More than one Friend of Unfair Park has suggested it in the past: What if the city closed off Main Street downtown to cars and made it pedestrian-only? If you're among those, what a friend you have in Ron Natinsky, who brought that very same suggestion to this morning's Economic Development Committee meeting, during which the Downtown Dallas 360 plan was, as we said Friday, on the agenda.
More about that proposal in a moment, though. To the meeting itself: Theresa O'Donnell, director of the city's Sustainable Development and Construction Department, was the one charged with updating council this morning, and she's pleased that the council appears pleased with MIG's progress. And by pleased, she means she saw heads going up and down and not side to side: "They need to just nod that we're going in the right direction," O'Donnell told Unfair Park after the meeting. "I feel like we got those nods today."
Today, the council was told in which direction the plan, due this summer, is headed -- toward uniting downtown (and the city's various "districts") with light rail, streetcars and attendant transit-oriented development.
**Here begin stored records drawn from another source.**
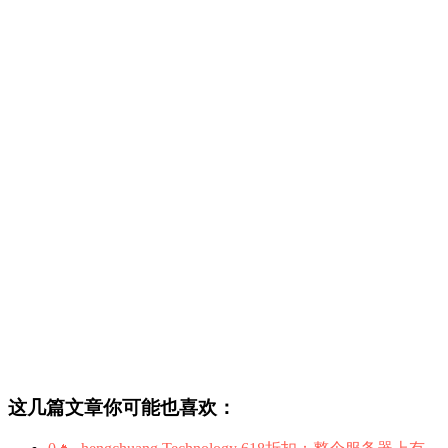
这几篇文章你可能也喜欢：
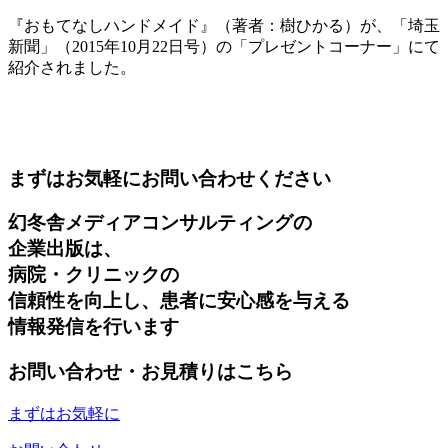
『おもてなしハンドメイド』（著者：樹ひかる）が、「埼玉
新聞」（2015年10月22日号）の「プレゼントコーナー」にて
紹介されました。
まずはお気軽にお問い合わせください
幻冬舎メディアコンサルティングの
企業出版は、
病院・クリニックの
信頼性を向上し、患者に安心感を与える
情報発信を行います
お問い合わせ・お見積りはこちら
まずはお気軽に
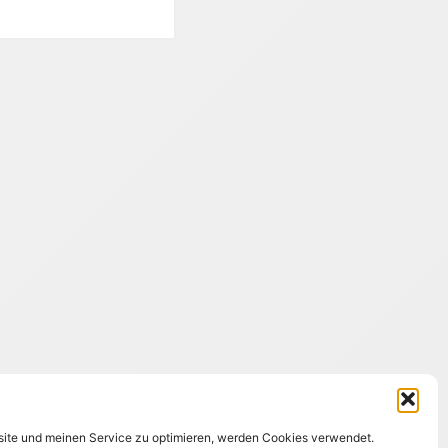
ite und meinen Service zu optimieren, werden Cookies verwendet.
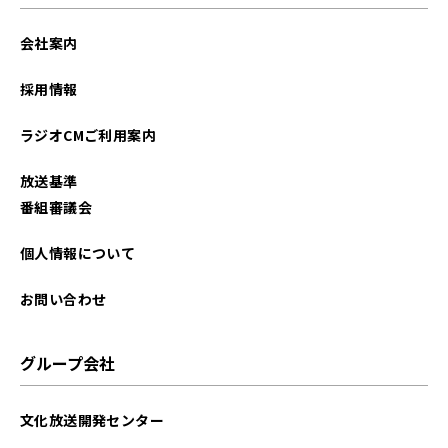
会社案内
採用情報
ラジオCMご利用案内
放送基準
番組審議会
個人情報について
お問い合わせ
グループ会社
文化放送開発センター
And, yes, she acknowledges that the surrounding highways have divided downtown, again and again, but MIG, she told the council, is working on "a good, solid action plan that would lead us to achieving the downtown vision" by spring. (A little vague, sure, but it's still early.) DowntownDallas president John Crawford, who is on the steering committee for Downtown Dallas 360, agreed: "This," he said, "is the most exciting thing I've seen in a long time."
At which point economic development chair Natinsky broached the subject of taking cars off Main.
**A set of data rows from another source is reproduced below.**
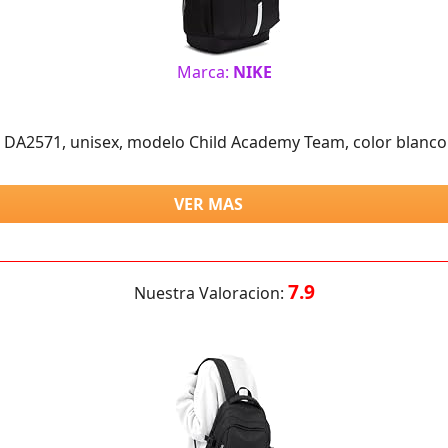
Marca:
NIKE
 DA2571, unisex, modelo Child Academy Team, color blanco 
VER MAS
7.9
Nuestra Valoracion:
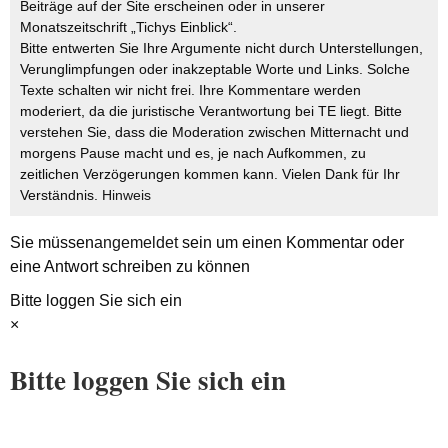
Beiträge auf der Site erscheinen oder in unserer
Monatszeitschrift „Tichys Einblick“.
Bitte entwerten Sie Ihre Argumente nicht durch Unterstellungen,
Verunglimpfungen oder inakzeptable Worte und Links. Solche
Texte schalten wir nicht frei. Ihre Kommentare werden
moderiert, da die juristische Verantwortung bei TE liegt. Bitte
verstehen Sie, dass die Moderation zwischen Mitternacht und
morgens Pause macht und es, je nach Aufkommen, zu
zeitlichen Verzögerungen kommen kann. Vielen Dank für Ihr
Verständnis.
Hinweis
Sie müssen
angemeldet
sein um einen Kommentar oder
eine Antwort schreiben zu können
Bitte loggen Sie sich ein
×
Bitte loggen Sie sich ein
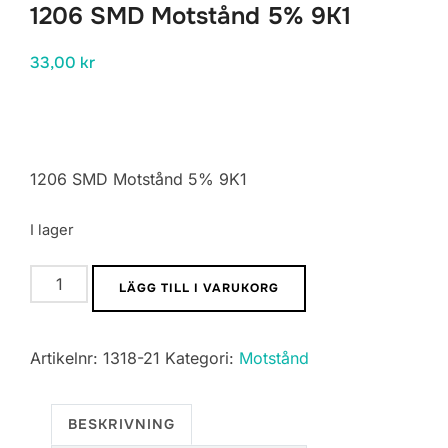
1206 SMD Motstånd 5% 9K1
33,00
kr
1206 SMD Motstånd 5% 9K1
I lager
1206
LÄGG TILL I VARUKORG
SMD
Motstånd
Artikelnr:
1318-21
Kategori:
Motstånd
5%
9K1
mängd
BESKRIVNING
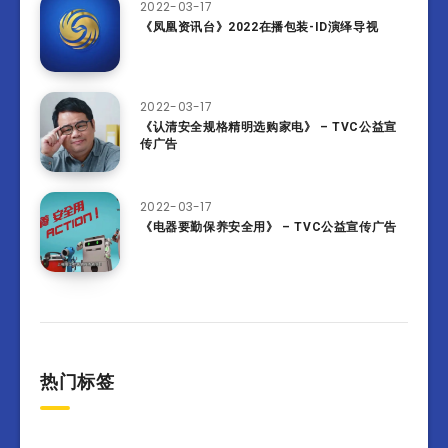
2022-03-17
《凤凰资讯台》2022在播包装-ID演绎导视
2022-03-17
《认清安全规格精明选购家电》 – TVC公益宣
传广告
2022-03-17
《电器要勤保养安全用》 – TVC公益宣传广告
热门标签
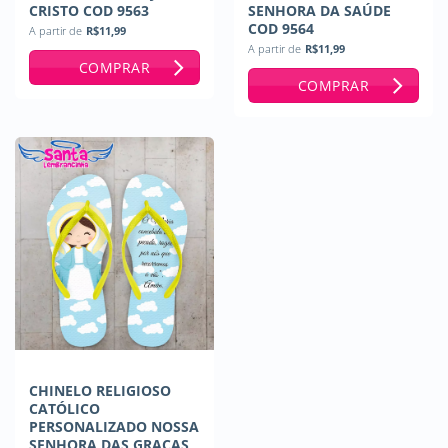
CRISTO COD 9563
SENHORA DA SAÚDE
COD 9564
A partir de
R$
11,99
A partir de
R$
11,99
COMPRAR
COMPRAR
CHINELO RELIGIOSO
CATÓLICO
PERSONALIZADO NOSSA
SENHORA DAS GRAÇAS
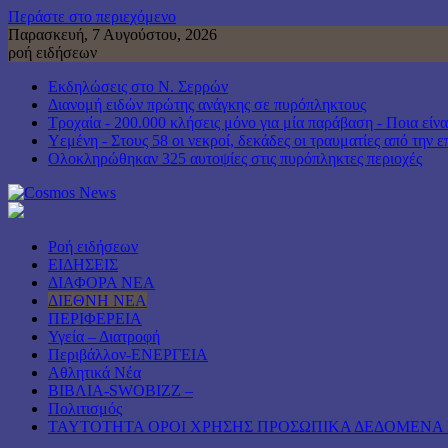
Περάστε στο περιεχόμενο
Παρασκευή, 7 Αυγούστου, 2026
ροή ειδήσεων
Εκδηλώσεις στο Ν. Σερρών
Διανομή ειδών πρώτης ανάγκης σε πυρόπληκτους
Τροχαία - 200.000 κλήσεις μόνο για μία παράβαση - Ποια είνα
Υεμένη - Στους 58 οι νεκροί, δεκάδες οι τραυματίες από την 
Ολοκληρώθηκαν 325 αυτοψίες στις πυρόπληκτες περιοχές
Ροή ειδήσεων
ΕΙΔΗΣΕΙΣ
ΔΙΑΦΟΡΑ ΝΕΑ
ΔΙΕΘΝΗ ΝΕΑ
ΠΕΡΙΦΕΡΕΙΑ
Υγεία – Διατροφή
Περιβάλλον-ΕΝΕΡΓΕΙΑ
Αθλητικά Νέα
ΒΙΒΛΙΑ-SWOBIZZ –
Πολιτισμός
TAYTOTHTA ΟΡΟΙ ΧΡΗΣΗΣ ΠΡΟΣΩΠΙΚΑ ΔΕΔΟΜΕΝΑ 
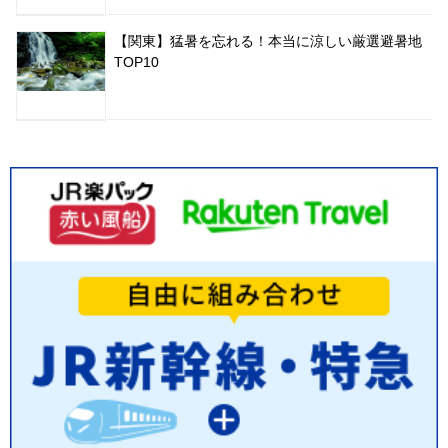
【関東】猛暑を忘れる！本当に涼しい厳選避暑地
TOP10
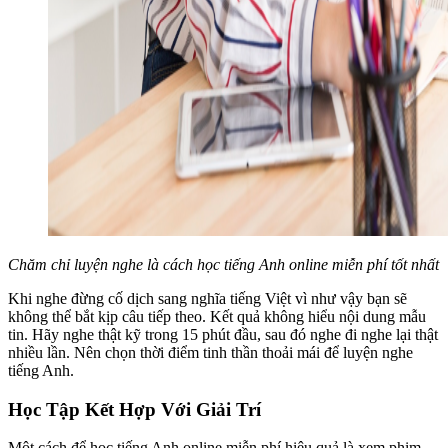
Chăm chỉ luyện nghe là cách học tiếng Anh online miễn phí tốt nhất
Khi nghe đừng cố dịch sang nghĩa tiếng Việt vì như vậy bạn sẽ
không thể bắt kịp câu tiếp theo. Kết quả không hiểu nội dung mẫu
tin. Hãy nghe thật kỹ trong 15 phút đầu, sau đó nghe đi nghe lại thật
nhiều lần. Nên chọn thời điểm tinh thần thoải mái để luyện nghe
tiếng Anh.
Học Tập Kết Hợp Với Giải Trí
Một cách để học tiếng Anh online miễn phí hiệu quả là xem phim.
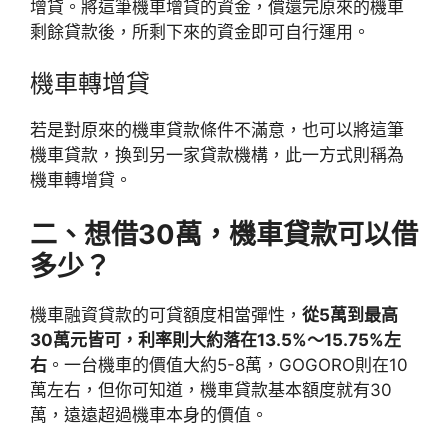
增貸。將這筆機車增貸的資金，償還完原來的機車
剩餘貸款後，所剩下來的資金即可自行運用。
機車轉增貸
若是對原來的機車貸款條件不滿意，也可以將這筆
機車貸款，換到另一家貸款機構，此一方式則稱為
機車轉增貸。
二、想借30萬，機車貸款可以借
多少？
機車融資貸款的可貸額度相當彈性，
從5萬到最高
30萬元皆可，利率則大約落在13.5%～15.75%左
右
。一台機車的價值大約5-8萬，GOGORO則在10
萬左右，但你可知道，機車貸款基本額度就有30
萬，遠遠超過機車本身的價值。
After O'Donnell made her presentation, Natinsky asked Crawford to make sure that the various plans under consideration did not cut off the possibility of creating a pedestrian-only street -- "if Main Street becomes our pedestrian street for downtown," said Natinsky.
Natinsky's casual reference to this concept suggested the idea had been much discussed.
"There is nothing off the table," Crawford assured Natinsky.
Another idea would be to display different colored lighting under freeway underpasses as a way of inviting more pedestrians to walk there, as in this slide.
Council member Jerry Allen took to this idea. "This is the type of thing we ought to be able to do overnight," he said, snapping his fingers. "All that is is colored lights. ... Let's make it happen."